Fold it in half, place a book on top and let go. If the pillow throws off the item and fluffs back to shape, it's still sleepworthy.
But the problem of bugs in pillows is not confined to hospitals. Dr Tucker warned that up to a third of the weight of your pillow could be made up of bugs, dead skin and house dust mites and their faeces.
Bacteria feast on these and multiply on and inside the pillows – some of which will never be washed.
Duncan Bain, technical director of Gabriel Scientific, said: ‘If you had to come up with a medium to cultivate bacteria, besides a Petri dish with agar [a gelatinous food], a pillow is pretty much as good as you can get.

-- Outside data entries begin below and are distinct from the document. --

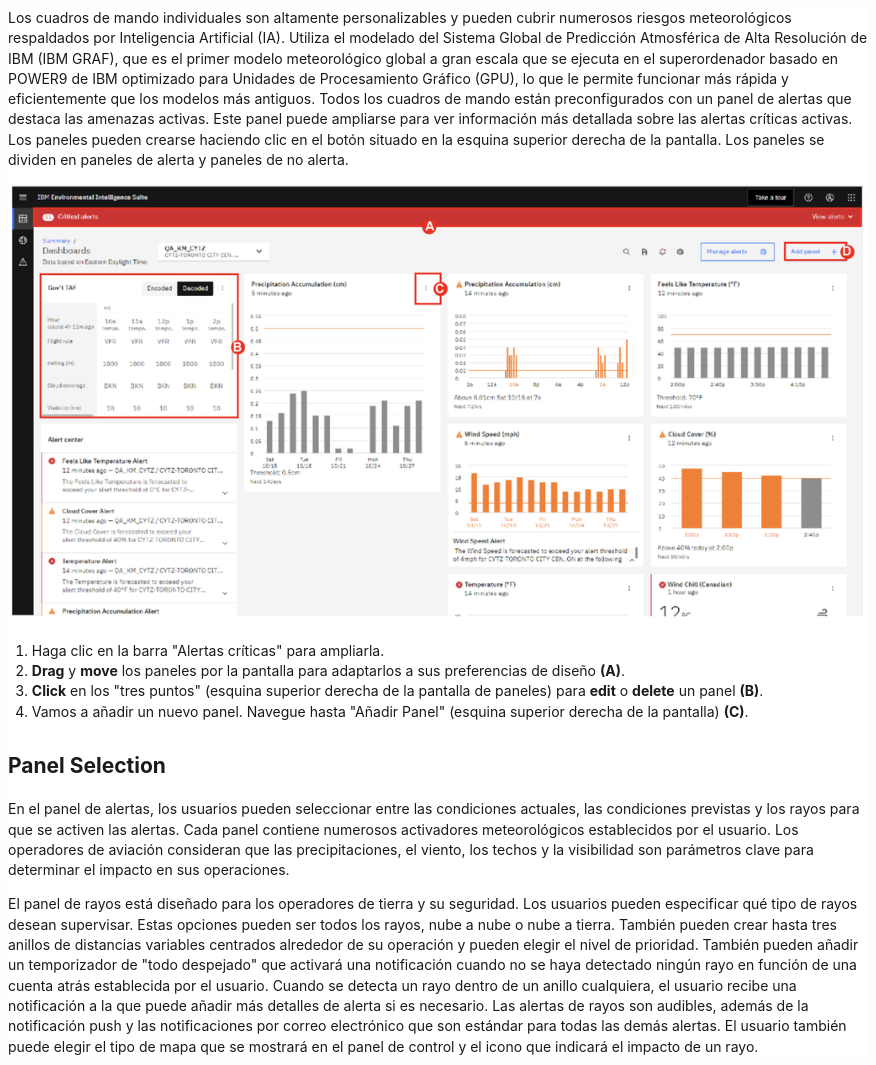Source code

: Los cuadros de mando individuales son altamente personalizables y pueden cubrir numerosos riesgos meteorológicos respaldados por Inteligencia Artificial (IA). Utiliza el modelado del Sistema Global de Predicción Atmosférica de Alta Resolución de IBM (IBM GRAF), que es el primer modelo meteorológico global a gran escala que se ejecuta en el superordenador basado en POWER9 de IBM optimizado para Unidades de Procesamiento Gráfico (GPU), lo que le permite funcionar más rápida y eficientemente que los modelos más antiguos. Todos los cuadros de mando están preconfigurados con un panel de alertas que destaca las amenazas activas. Este panel puede ampliarse para ver información más detallada sobre las alertas críticas activas. Los paneles pueden crearse haciendo clic en el botón situado en la esquina superior derecha de la pantalla. Los paneles se dividen en paneles de alerta y paneles de no alerta.

![](./images/101/IndividualDashboard.png)

1.  Haga clic en la barra "Alertas críticas" para ampliarla.
2.  **Drag** y **move** los paneles por la pantalla para adaptarlos a sus preferencias de diseño **(A)**.
3.  **Click** en los "tres puntos" (esquina superior derecha de la pantalla de paneles) para **edit** o **delete** un panel **(B)**.
4.  Vamos a añadir un nuevo panel. Navegue hasta "Añadir Panel" (esquina superior derecha de la pantalla) **(C)**.

## Panel Selection

En el panel de alertas, los usuarios pueden seleccionar entre las condiciones actuales, las condiciones previstas y los rayos para que se activen las alertas. Cada panel contiene numerosos activadores meteorológicos establecidos por el usuario. Los operadores de aviación consideran que las precipitaciones, el viento, los techos y la visibilidad son parámetros clave para determinar el impacto en sus operaciones.

El panel de rayos está diseñado para los operadores de tierra y su seguridad. Los usuarios pueden especificar qué tipo de rayos desean supervisar. Estas opciones pueden ser todos los rayos, nube a nube o nube a tierra. También pueden crear hasta tres anillos de distancias variables centrados alrededor de su operación y pueden elegir el nivel de prioridad. También pueden añadir un temporizador de "todo despejado" que activará una notificación cuando no se haya detectado ningún rayo en función de una cuenta atrás establecida por el usuario. Cuando se detecta un rayo dentro de un anillo cualquiera, el usuario recibe una notificación a la que puede añadir más detalles de alerta si es necesario. Las alertas de rayos son audibles, además de la notificación push y las notificaciones por correo electrónico que son estándar para todas las demás alertas. El usuario también puede elegir el tipo de mapa que se mostrará en el panel de control y el icono que indicará el impacto de un rayo.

‘It is a wet sponge that absorbs bodily fluids of various kinds providing nutrients. It is kept at the ideal temperature by the warm body lying on top.’
David Woolfson, the firm’s co-founder, said: ‘It is not just a problem for hospitals. It is an issue for anyone who wants to get a good night’s sleep.’
But leading bacteriologist Professor Hugh Pennington urged people not to worry about their pillows – pointing out that they will simply contain the bugs they have already.
He added: ‘There is plenty of opportunity to spread bugs partner to partner without pillows.’
For those who can’t afford new pillows, experts recommend putting synthetic and down pillows in the washing machine once every one to three months.